TASK DETAILS: Pick up the page about contributors to TCGP's global repository and carry it on from its final line.

QUOTED TEXT:
Global Repository | Data Contributors

Contributors to the Global Repository


TCGP's global repository is made possible through the voluntary contributions of data from dozens of government-funded agencies, universities, and other research institutions. Without this network of data contributors, TCGP would not be possible. This page details the various contributing organizations to give proper credit for each of their contributions. Before getting to the full list, the types of organizations, types of data, and methods of contributing are first described.

Types of organizations that contribute data to TCGP

There are many different types of data contributors. These include National Meteorological and Hydrometeorological Services (NMHS), Regional Specialized Meteorological Centers (RSMC), Tropical Cyclone Warning Centers (TCWC), academic and research institutions, and individual researchers.

Types of data contributed

Not all of the data contributed to the global repository consists of model data. Other types of data include analyses of the current and past locations and intensities of tropical cyclones, as well as observational data taken in and around tropical cyclones.

Methods of data contributions

Data are contributed through several different ways:

  • Passive contributions: In many cases, the data are already made publicly available on an open ftp server. In these cases, TCGP scripts periodically pick up the data from these various ftp servers.
  • Active contributions: In cases where the data are not already publicly disseminated elsewhere, special arrangements must be made to either push or pull the data from the contributor to TCGP. In some cases, work must be done to get the data into the ATCF format used by TCGP.  
  • Linked contributions: In some cases, data are not collected and disseminated through TCGP directly, but TCGP provides links to outside websites that provide this information. 


List of TCGP Contributors

National Oceanic and Atmospheric Administration (NOAA)

GIVEN MATERIAL:

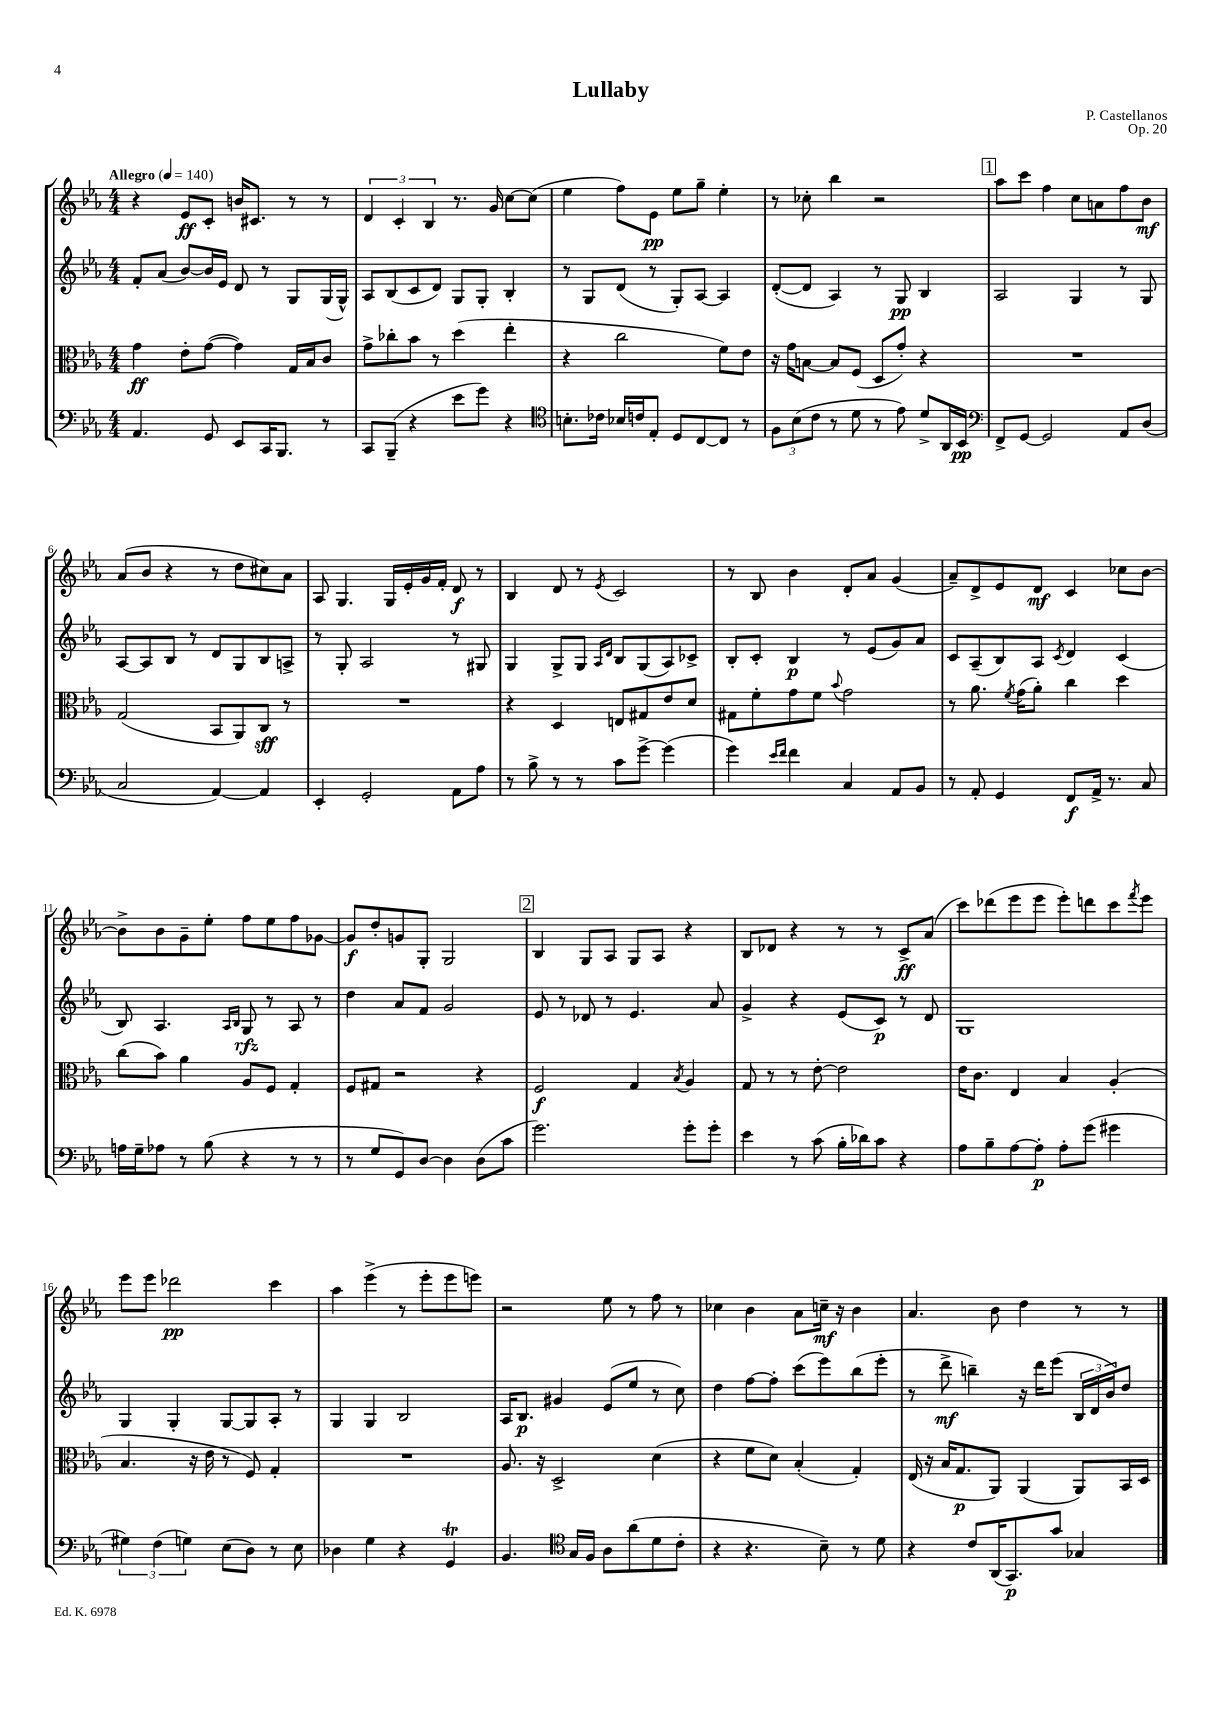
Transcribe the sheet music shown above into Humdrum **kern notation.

OUTPUT BELOW:
NOAA is currently the greatest contributor of data to the global repository. A number of NOAA divisions and offices work together to provide a massive amount of data used in prediction tropical cyclones. These include several units of the National Centers for Environmental Prediction Center (NCEP), the NOAA Satellite and Information Data Service (NESDIS), and NOAA's Office of Oceanic and Atmospheric Research (OAR).

National Centers for Environmental Prediction (NCEP)

NCEP is an integral part of the National Weather Service (NWS), providing meteorological, hydrometeorological, oceanic, climate, and space weather prediction services for the United States. Several units of NCEP work together to provide much of the comprehensive suite of TC model guidance. These include the Environmental Modeling Center (EMC), the NCEP Central Operations (NCO), the National Hurricane Center (NHC), and the Hydrometeorological Prediction Center (HPC). The contributions of each of these units is detailed below. 

Environmental Modeling Center (EMC)

EMC develops and improves NCEP's suite of numerical models through partnerships with the research community. EMC's specific contributions to TCGP include:

  • Development of the regional Hurricane Weather Research and Forecasting (HWRF) model
    • Real-time HWRF runs for the North Atlantic, Eastern Pacific, and Central Pacific basins are obtained via NHC's public ftp server.
    • Real-time HWRF runs for the Western Pacific and Indian Ocean basins are provided to TCGP through special arrangement with EMC.
  • Development of the Global Forecasting System (GFS) model and the Global Ensemble Forecast System (GEFS)
    • Real-time GFS and GEFS runs are provided for the North Atlantic, Eastern Pacific, and Central Pacific basins via NHC's public ftp server
    • Real-time GFS runs are provided for the Western Pacific, North Indian Ocean, South Indian Ocean, and Southern Hemisphere via a NCEP public ftp server
  • Contribution of JTWC compute decks in the form of tcvitals files for the Western Pacific, North Indian Ocean, South Indian Ocean, and Southern Hemisphere basins via a NCEP public ftp server:

Central Operations (NCO)

NCO maintains the central computing facility for NOAA and has the responsibility for running all of the various operational model guidance. The global and regional models run at NCO include the GFS/GFES, HWRF, and the Geophysical Fluid Dynamics Laboratory (GFDL) hurricane model.

National Hurricane Center (NHC)

NHC is the designated RSMC for the North Atlantic and Eastern Pacific basins. It is important to note that NHC does not run most of the models that are provided on its ftp server -- most of these models are run at a various global modeling centers (e.g. NCEP, the UK Met Office, the Canadian Meteorological Center, the U.S. Navy's Fleet Numerical and Oceanographic Center, and elsewhere). Other experimental models are run at various research institutions through the support of NOAA's Hurricane Forecast Improvement Project or the NOAA Joint Hurricane Testbed.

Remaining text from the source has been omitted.